The first step in creating data architectures is to gather baseline information about identities in your organization. The baseline inventory identifies high-level data sources and documents pertinent information about them. To do that, we'll start with the processes that we identified in the process inventory and find the identity records that are critical to performing those processes. Let's run through an example to see how that might work.
Suppose you've identified "employee provisioning " as one of the processes important to your organization. That process starts when the decision is made to hire an applicant and includes steps such as the following:
Enter applicant data into the HR system.
Identify the hiring manager (e.g., the person who will be the new employee's boss).
Create a 401K account, payroll account, health insurance, and other benefits.
Assign the employee an office.
Order, install, and set up a computer including application software.
Set up an email account and access.
Set up network access.
Order and install a phone.
Update the right directory or directories with the new telephone number, email address, and office location.
Set up a voicemail account.
Establish access controls for all of the enterprise applications that the employee will need to work.
Issue a credit card for travel expenses.
When you look at the steps in this process, the employee is right up front. Consequently, it's easy to identify the employee record in the HR database as one of the identity records in this process, but there are others. Here are some of them:
Employee record in the HR system. The employee has an SSN that serves as a unique identifier. Most large organizations also assign a unique employee ID.
Employee record at the 401K, payroll, and benefit providers. These accounts would all have their own unique identifiers. The employee's SSN can be used to tie them all together depending on your privacy policy and that of your partners.
Record of offices with their location, size, and other properties. Offices might be assigned to certain groups or departments and would need to be associated with their occupants. The identifier is proprietary.
Record of the computer and any installed software. These all have serial numbers. In addition, each network adapter has a MAC address that uniquely identifies it.
Email and network access record in the proper directory or directories. There would be an email address and network identifier assigned as part of this record.
The phone system has records that identify phone lines. The telephone equipment has a serial number, and the phone number itself represents an endpoint on the telephone network. The phone number would need to be mapped to the office where it's installed.
The voicemail account would have an identifier and be tied to the phone number.
Each enterprise application that the employee needs access to (such as the CRM system) would have some way of identifying the employee.
The credit card represents a separate identity document that the company or its payment partner may track. The credit card number is the unique identifier in this case, and your financial services will likely assign others for online access to the account information.
As we consider a single business process, it's amazing to see how it can translate into multiple identity records. Process links these records even if the infrastructure does not.
Going through the process inventory to find identity records creates an initial identity data inventory . The data inventory is a listing of each identity data source and its contents and other important meta-information. The following attributes should be recorded as part of creating the inventory.

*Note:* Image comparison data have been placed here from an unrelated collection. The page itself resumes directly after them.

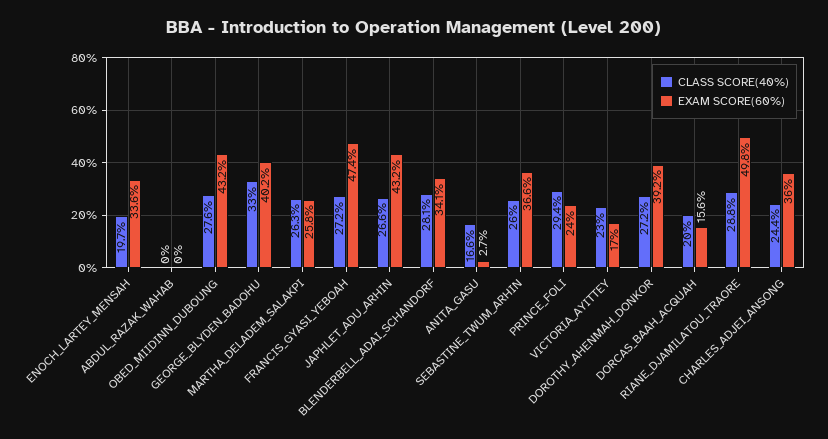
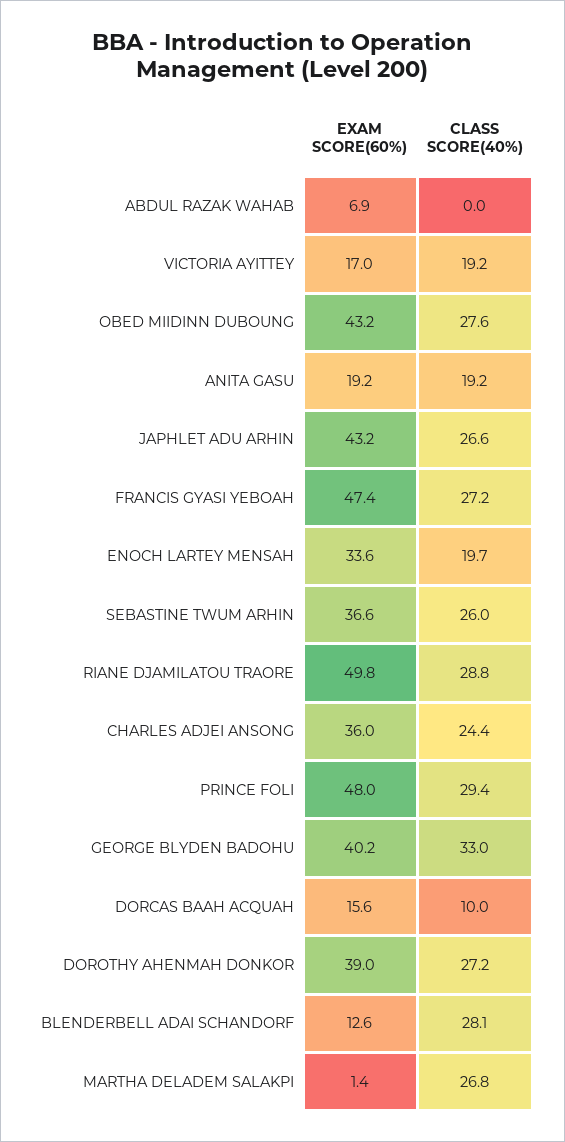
  {
    "CLASS SCORE(40%)": {
      "ENOCH_LARTEY_MENSAH": 19.7,
      "ABDUL_RAZAK_WAHAB": 0,
      "OBED_MIIDINN_DUBOUNG": 27.6,
      "GEORGE_BLYDEN_BADOHU": 33,
-     "MARTHA_DELADEM_SALAKPI": 26.3,
+     "MARTHA_DELADEM_SALAKPI": 26.8,
      "FRANCIS_GYASI_YEBOAH": 27.2,
      "JAPHLET_ADU_ARHIN": 26.6,
      "BLENDERBELL_ADAI_SCHANDORF": 28.1,
-     "ANITA_GASU": 16.6,
+     "ANITA_GASU": 19.2,
      "SEBASTINE_TWUM_ARHIN": 26,
      "PRINCE_FOLI": 29.4,
-     "VICTORIA_AYITTEY": 23,
+     "VICTORIA_AYITTEY": 19.2,
      "DOROTHY_AHENMAH_DONKOR": 27.2,
-     "DORCAS_BAAH_ACQUAH": 20,
+     "DORCAS_BAAH_ACQUAH": 10,
      "RIANE_DJAMILATOU_TRAORE": 28.8,
      "CHARLES_ADJEI_ANSONG": 24.4
    },
    "EXAM SCORE(60%)": {
      "ENOCH_LARTEY_MENSAH": 33.6,
-     "ABDUL_RAZAK_WAHAB": 0,
+     "ABDUL_RAZAK_WAHAB": 6.9,
      "OBED_MIIDINN_DUBOUNG": 43.2,
      "GEORGE_BLYDEN_BADOHU": 40.2,
-     "MARTHA_DELADEM_SALAKPI": 25.8,
+     "MARTHA_DELADEM_SALAKPI": 1.4,
      "FRANCIS_GYASI_YEBOAH": 47.4,
      "JAPHLET_ADU_ARHIN": 43.2,
-     "BLENDERBELL_ADAI_SCHANDORF": 34.1,
+     "BLENDERBELL_ADAI_SCHANDORF": 12.6,
-     "ANITA_GASU": 2.7,
+     "ANITA_GASU": 19.2,
      "SEBASTINE_TWUM_ARHIN": 36.6,
-     "PRINCE_FOLI": 24,
+     "PRINCE_FOLI": 48,
      "VICTORIA_AYITTEY": 17,
-     "DOROTHY_AHENMAH_DONKOR": 39.2,
+     "DOROTHY_AHENMAH_DONKOR": 39,
      "DORCAS_BAAH_ACQUAH": 15.6,
      "RIANE_DJAMILATOU_TRAORE": 49.8,
      "CHARLES_ADJEI_ANSONG": 36
    }
  }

This could be something created at the time of the inventory, or it may be a name that the owner or custodian uses to identify the data record.
Your organization might not think of data stores as something that is under version control, but it's a useful idea and one you can start with the baseline inventory.

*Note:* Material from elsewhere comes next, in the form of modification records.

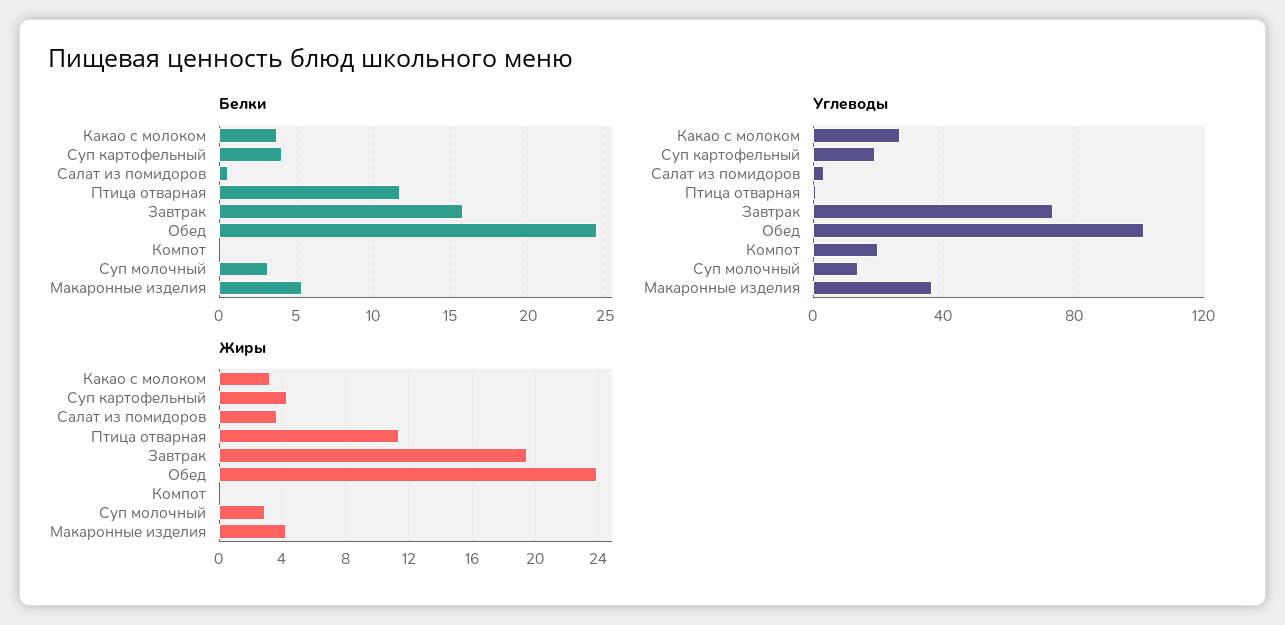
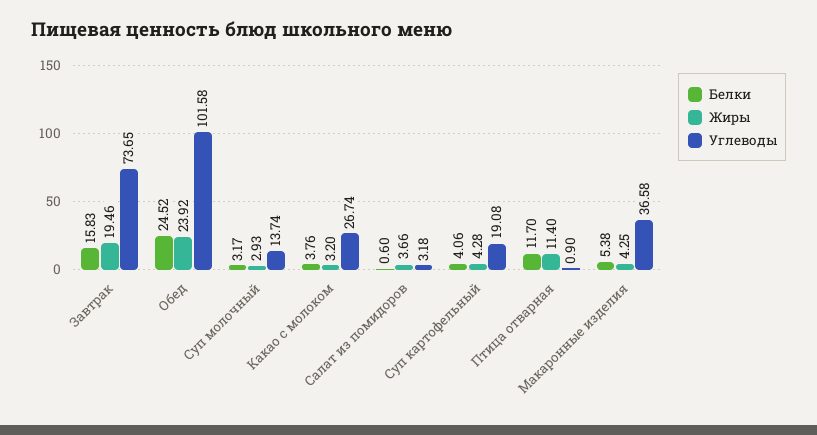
  {
    "Белки": {
      "Какао с молоком": 3.76,
      "Суп картофельный": 4.06,
      "Салат из помидоров": 0.6,
      "Птица отварная": 11.7,
      "Завтрак": 15.83,
      "Обед": 24.52,
-     "Компот": 0,
      "Суп молочный": 3.17,
      "Макаронные изделия": 5.38
    },
    "Углеводы": {
      "Какао с молоком": 26.74,
      "Суп картофельный": 19.08,
      "Салат из помидоров": 3.18,
      "Птица отварная": 0.9,
      "Завтрак": 73.65,
      "Обед": 101.58,
-     "Компот": 20,
      "Суп молочный": 13.74,
      "Макаронные изделия": 36.58
    },
    "Жиры": {
      "Какао с молоком": 3.2,
      "Суп картофельный": 4.28,
      "Салат из помидоров": 3.66,
      "Птица отварная": 11.4,
      "Завтрак": 19.46,
      "Обед": 23.92,
-     "Компот": 0,
      "Суп молочный": 2.93,
      "Макаронные изделия": 4.25
    }
  }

Define the data record and its purpose; limit to one or two sentences.
What process (or processes) does the data record support?
What fields in the data record are uniquely identifying. There can be more than one identifier. For example, in an HR data record, the SSN and employee number are both identifiers. Many database records have a record number that is unique but has no real identity meaning other than for the record itself. Avoid listing this unless it's meaningful to the business.
These are all of the other attributes, traits, preferences, and characteristics that are included in the record and are used as part of the identity.
Who is the owner of the information?
Who is the custodian of the information?
Any other relevant information about the identity record should be recorded here.
One approach to creating the data inventory is to have business units create inventories for identity data they own and then to aggregate the results. Be careful, however, to train the people performing the inventory so that you get consistent results. You will also have to take care to ensure you don't miss data sources that are jointly owned or owned at the enterprise level. As we've seen, business function and, hence, process do not always fall within neat organizational boundaries. You may find that it's more convenient to create the baseline data inventory in conjunction with the process evaluation that we discussed in the last chapter, instead of doing it as a separate step.